GTX580 is 2x-1.5x SLOWER than GTX480

we first bought 6 single-GPU GTX480 cards, and found it’s slower a little bit than a two-GPU version of GTX295.
Then we bought 120 single-GPU GTX580 cards and hope they can be faster than the 480 and even 295, because many website said GTX580 is 20% faster than the GTX480.
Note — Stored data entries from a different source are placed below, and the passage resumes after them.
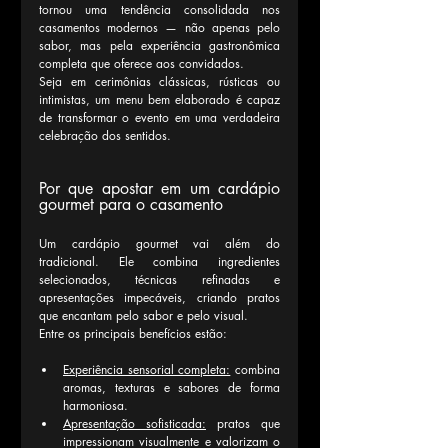
tornou uma tendência consolidada nos 
casamentos modernos — não apenas pelo 
sabor, mas pela experiência gastronômica 
completa que oferece aos convidados.
Seja em cerimônias clássicas, rústicas ou 
intimistas, um menu bem elaborado é capaz 
de transformar o evento em uma verdadeira 
celebração dos sentidos.
Por que apostar em um cardápio 
gourmet para o casamento
Um cardápio gourmet vai além do 
tradicional. Ele combina ingredientes 
selecionados, técnicas refinadas e 
apresentações impecáveis, criando pratos 
que encantam pelo sabor e pelo visual.
Entre os principais benefícios estão:
Experiência sensorial completa:
 combina 
aromas, texturas e sabores de forma 
harmoniosa.
Apresentação sofisticada:
 pratos que 
impressionam visualmente e valorizam o 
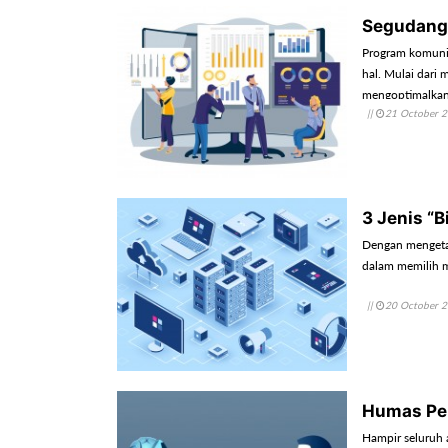
Segudang 
Program komunik
hal. Mulai dari 
mengoptimalkan
||
21 October 
3 Jenis “B
Dengan mengetah
dalam memilih 
||
20 October 
Humas Pe
Hampir seluruh 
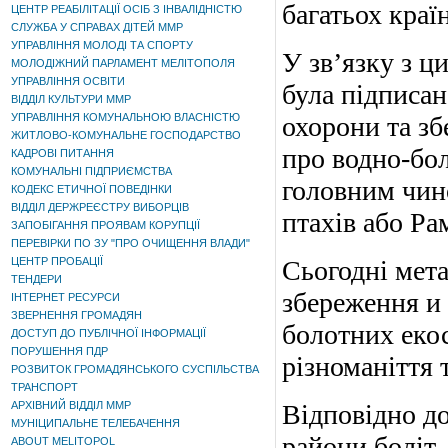
багатьох країн
ЦЕНТР РЕАБІЛІТАЦІЇ ОСІБ З ІНВАЛІДНІСТЮ
СЛУЖБА У СПРАВАХ ДІТЕЙ ММР
УПРАВЛІННЯ МОЛОДІ ТА СПОРТУ
У зв’язку з ц
МОЛОДІЖНИЙ ПАРЛАМЕНТ МЕЛІТОПОЛЯ
УПРАВЛІННЯ ОСВІТИ
була підписан
ВІДДІЛ КУЛЬТУРИ ММР
УПРАВЛІННЯ КОМУНАЛЬНОЮ ВЛАСНІСТЮ
охорони та з
ЖИТЛОВО-КОМУНАЛЬНЕ ГОСПОДАРСТВО
про водно-бол
КАДРОВІ ПИТАННЯ
КОМУНАЛЬНІ ПІДПРИЄМСТВА
головним чин
КОДЕКС ЕТИЧНОЇ ПОВЕДІНКИ
ВІДДІЛ ДЕРЖРЕЄСТРУ ВИБОРЦІВ
птахів або Ра
ЗАПОБІГАННЯ ПРОЯВАМ КОРУПЦІЇ
ПЕРЕВІРКИ ПО ЗУ "ПРО ОЧИЩЕННЯ ВЛАДИ"
ЦЕНТР ПРОБАЦІЇ
Сьогодні мета
ТЕНДЕРИ
збереження и
ІНТЕРНЕТ РЕСУРСИ
ЗВЕРНЕННЯ ГРОМАДЯН
болотних екос
ДОСТУП ДО ПУБЛІЧНОЇ ІНФОРМАЦІЇ
ПОРУШЕННЯ ПДР
різноманіття 
РОЗВИТОК ГРОМАДЯНСЬКОГО СУСПІЛЬСТВА
ТРАНСПОРТ
АРХІВНИЙ ВІДДІЛ ММР
Відповідно до
МУНІЦИПАЛЬНЕ ТЕЛЕБАЧЕННЯ
райони боліт
ABOUT MELITOPOL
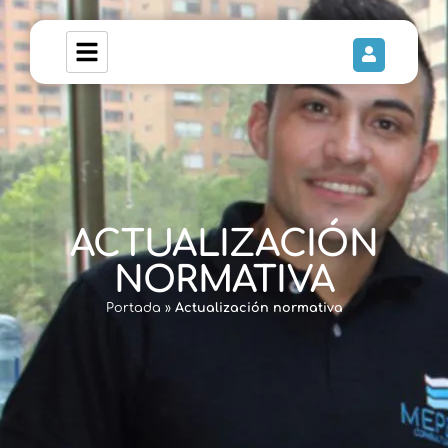
ACTUALIZACIÓN
NORMATIVA
Portada
»
Actualización normativa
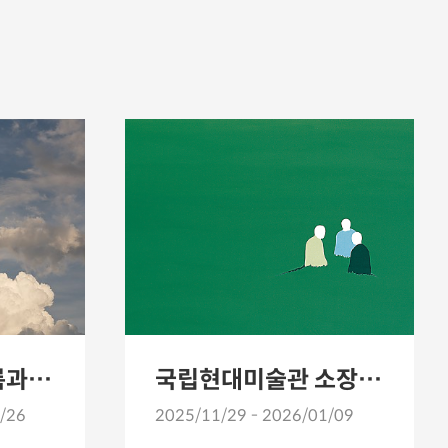
김강 사진展 《구름과 하늘》
국립현대미술관 소장품전《겨울이 오면, 봄이 멀지 않으니》
/26
2025/11/29 - 2026/01/09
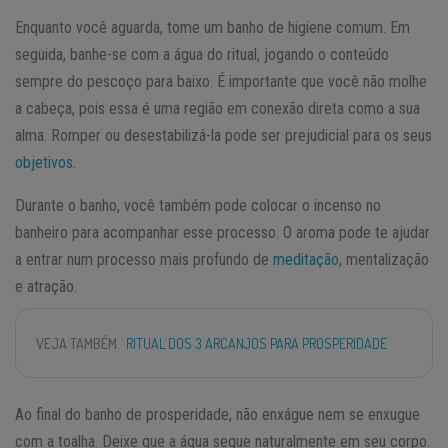
Enquanto você aguarda, tome um banho de higiene comum. Em
seguida, banhe-se com a água do ritual, jogando o conteúdo
sempre do pescoço para baixo. É importante que você não molhe
a cabeça, pois essa é uma região em conexão direta como a sua
alma. Romper ou desestabilizá-la pode ser prejudicial para os seus
objetivos
.
Durante o banho, você também pode colocar o incenso no
banheiro para acompanhar esse processo. O aroma pode te ajudar
a entrar num processo mais profundo de
meditação
, mentalização
e atração.
VEJA TAMBÉM
RITUAL DOS 3 ARCANJOS PARA PROSPERIDADE
Ao final do banho de prosperidade, não enxágue nem se enxugue
com a toalha. Deixe que a água seque naturalmente em seu corpo.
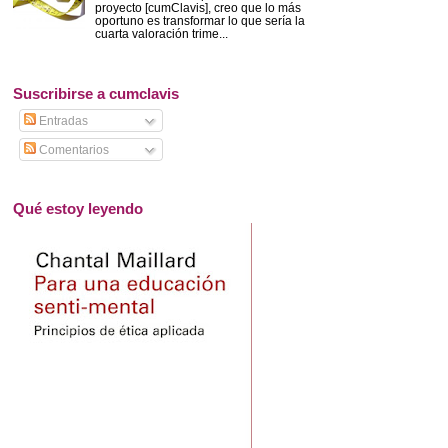
proyecto [cumClavis], creo que lo más
oportuno es transformar lo que sería la
cuarta valoración trime...
Suscribirse a cumclavis
Entradas
Comentarios
Qué estoy leyendo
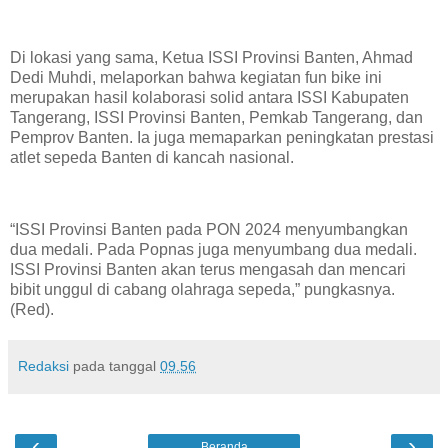
​Di lokasi yang sama, Ketua ISSI Provinsi Banten, Ahmad
Dedi Muhdi, melaporkan bahwa kegiatan fun bike ini
merupakan hasil kolaborasi solid antara ISSI Kabupaten
Tangerang, ISSI Provinsi Banten, Pemkab Tangerang, dan
Pemprov Banten. Ia juga memaparkan peningkatan prestasi
atlet sepeda Banten di kancah nasional.
​“ISSI Provinsi Banten pada PON 2024 menyumbangkan
dua medali. Pada Popnas juga menyumbang dua medali.
ISSI Provinsi Banten akan terus mengasah dan mencari
bibit unggul di cabang olahraga sepeda,” pungkasnya.
(Red).
Redaksi
pada tanggal
09.56
‹
›
Beranda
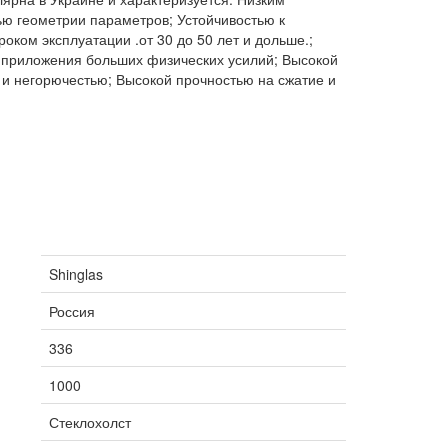
ю геометрии параметров; Устойчивостью к
оком эксплуатации .от 30 до 50 лет и дольше.;
з приложения больших физических усилий; Высокой
и негорючестью; Высокой прочностью на сжатие и
Shinglas
Россия
336
1000
Стеклохолст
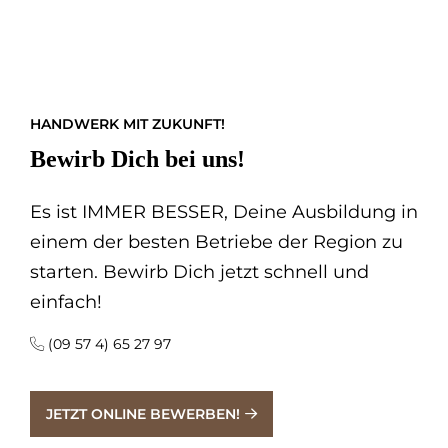
HANDWERK MIT ZUKUNFT!
Bewirb Dich bei uns!
Es ist IMMER BESSER, Deine Ausbildung in
einem der besten Betriebe der Region zu
starten. Bewirb Dich jetzt schnell und
einfach!
(09 57 4) 65 27 97
JETZT ONLINE BEWERBEN!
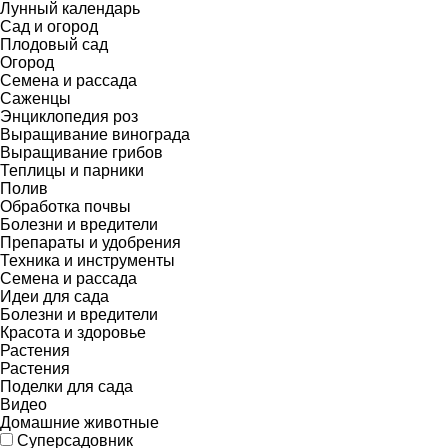
Лунный календарь
Сад и огород
Плодовый сад
Огород
Семена и рассада
Саженцы
Энциклопедия роз
Выращивание винограда
Выращивание грибов
Теплицы и парники
Полив
Обработка почвы
Болезни и вредители
Препараты и удобрения
Техника и инструменты
Семена и рассада
Идеи для сада
Болезни и вредители
Красота и здоровье
Растения
Растения
Поделки для сада
Видео
Домашние животные
Суперсадовник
For all our test, we put 6 cards on the same compter, run the exactly same program and input data.
If we use 6 GTX480, it takes 26 hours to finish. But if we use 6 GTX580, it takes 39 hours.
we use CUDA 3.2, because we failed to compile it with CUDA4.
The computer we used have 48Gb memory and two 6-core XEON CPUs. I use centos, and I always copy all the data into /dev/shm before I run the program. The program has 6 CPU threads to control 6 GPU individually.

DO somebody know what’s reason? Is there somebody to do a real test on GTX580 and get a 20% faster as said by NVIDIA?
by the way, the GTX580 is made by PNY. The GTX480 is made by Zotac.

Although you are using CUDA 3.2, are you at least using the latest NVIDIA drivers? The GTX 580 was released after the drivers that distributed with CUDA 3.2, so you should at least eliminate that potential problem.

I had changed to the new driver. But the speed looks the same slow.